「はだしのゲン」(その3)
死の床で、もう一度食べたいものがあるとしたら、
私は長崎原爆資料館を見た後に食べた、あのアイスかもしれない。
そのくらい、あの時のアイスの味は忘れ難いものになった。
あの時のまったく同じアイスが、いま目の前にあって食べたとしてもおいしいと感じても、
あくまでも、数ある食べ物の中のひとつとしておいしいと感じるだけだと思う。
それでも、こんなことを思い、書いているのは、あの時のアイスの味だけが、
直前まで見ていた長崎原爆資料館にいて、
それまでの十年間でいちども味わったことのない、いいようのない気持をどうにかしてくれたからだ。
小学低学年のときに観た映画、
このときは暗い映画館の中から(昔の映画館はほんとうに暗かった)、
明るい外に出た時に、ほっとした(できた)。
長崎原爆資料館のときには、外に出たくらいではそうはならなかった。
このときたしか十歳だった。
そんな子供は、なんとか、すこしでもはやくほっとしたかった。
そのとき目の前で売っていたのがアイスだった。
アイスはおいしかった。
ひとつ食べて、もうひとつ買った。
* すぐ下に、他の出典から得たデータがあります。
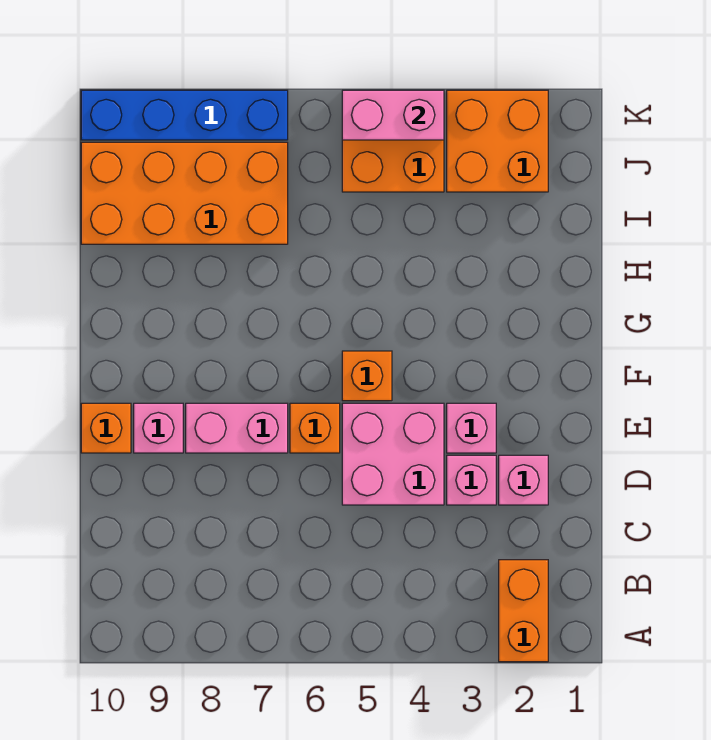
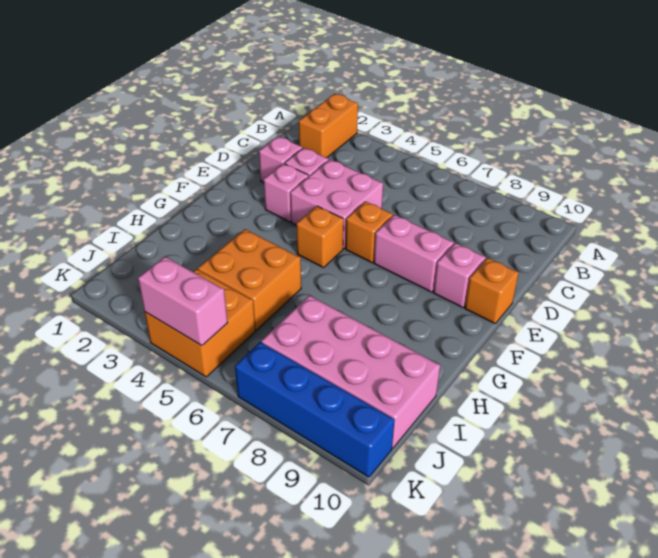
orange brick I7:J10 level 1 -> pink brick I7:J10 level 1
orange brick J2:K3 level 1 -> orange brick H4:I5 level 1

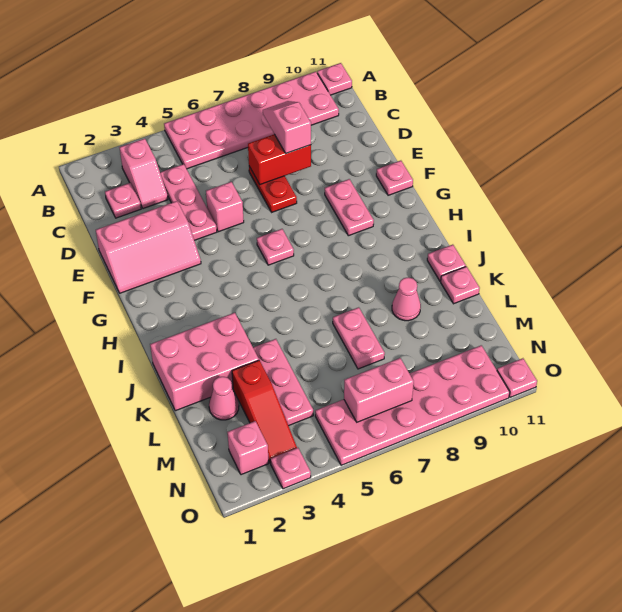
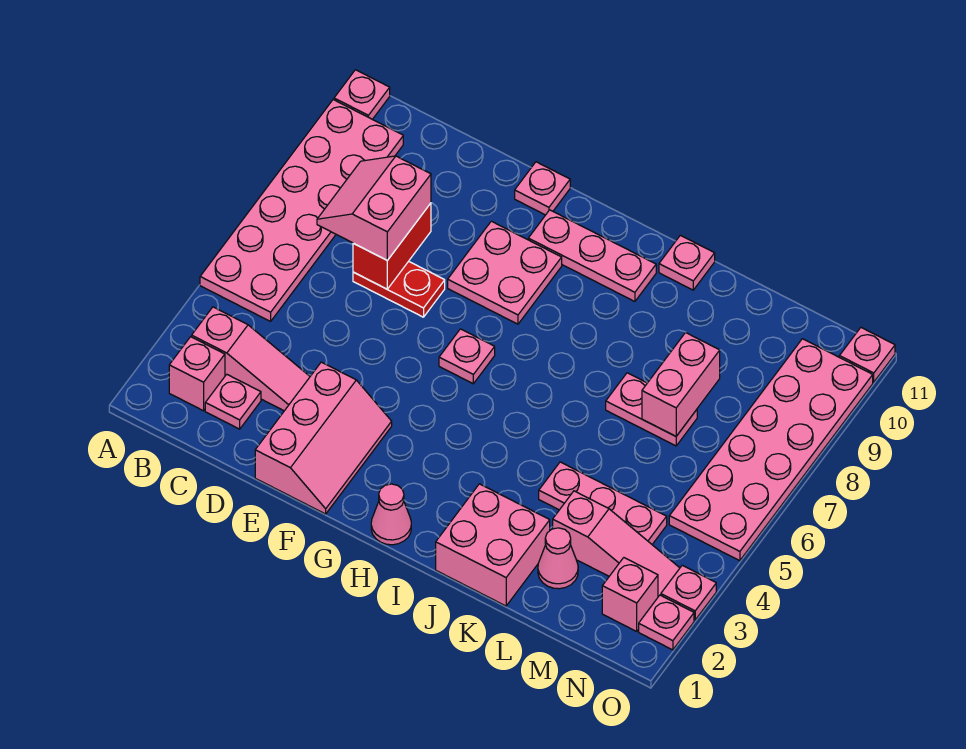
pink slope B3:C3 level 1 top B -> pink slope B3:D3 level 1 top B
pink plate C4:E4 level 1 -> pink plate G10:I10 level 1
pink slope C8:D8 level 3 top D -> pink slope C7:D8 level 3 top D
pink brick E5 level 1 -> pink brick B2 level 1
pink plate F9:G9 level 1 -> pink plate F8:G9 level 1
pink brick J1:K3 level 1 -> pink brick J1:K2 level 1
pink cone K9 level 1 -> pink cone H1 level 1
pink plate K11 level 1 -> pink plate O2 level 1
red slope L3:N3 level 1 top L -> pink slope L3:N3 level 1 top L
pink brick N6:N7 level 2 -> pink brick L7:L8 level 2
それも食べ終るとまたひとつ買った。
なにか対比を求めていたのかもしれない。
映画館の暗さと外の明るさ──、
映画のときはこの対比でなんとかほっとできた。
けれど長崎原爆資料館のときは、外の明るさだけではどうにもならなかった。
子供心に、あのときのアイスは対比として存在であることがわかっていたのだろうか。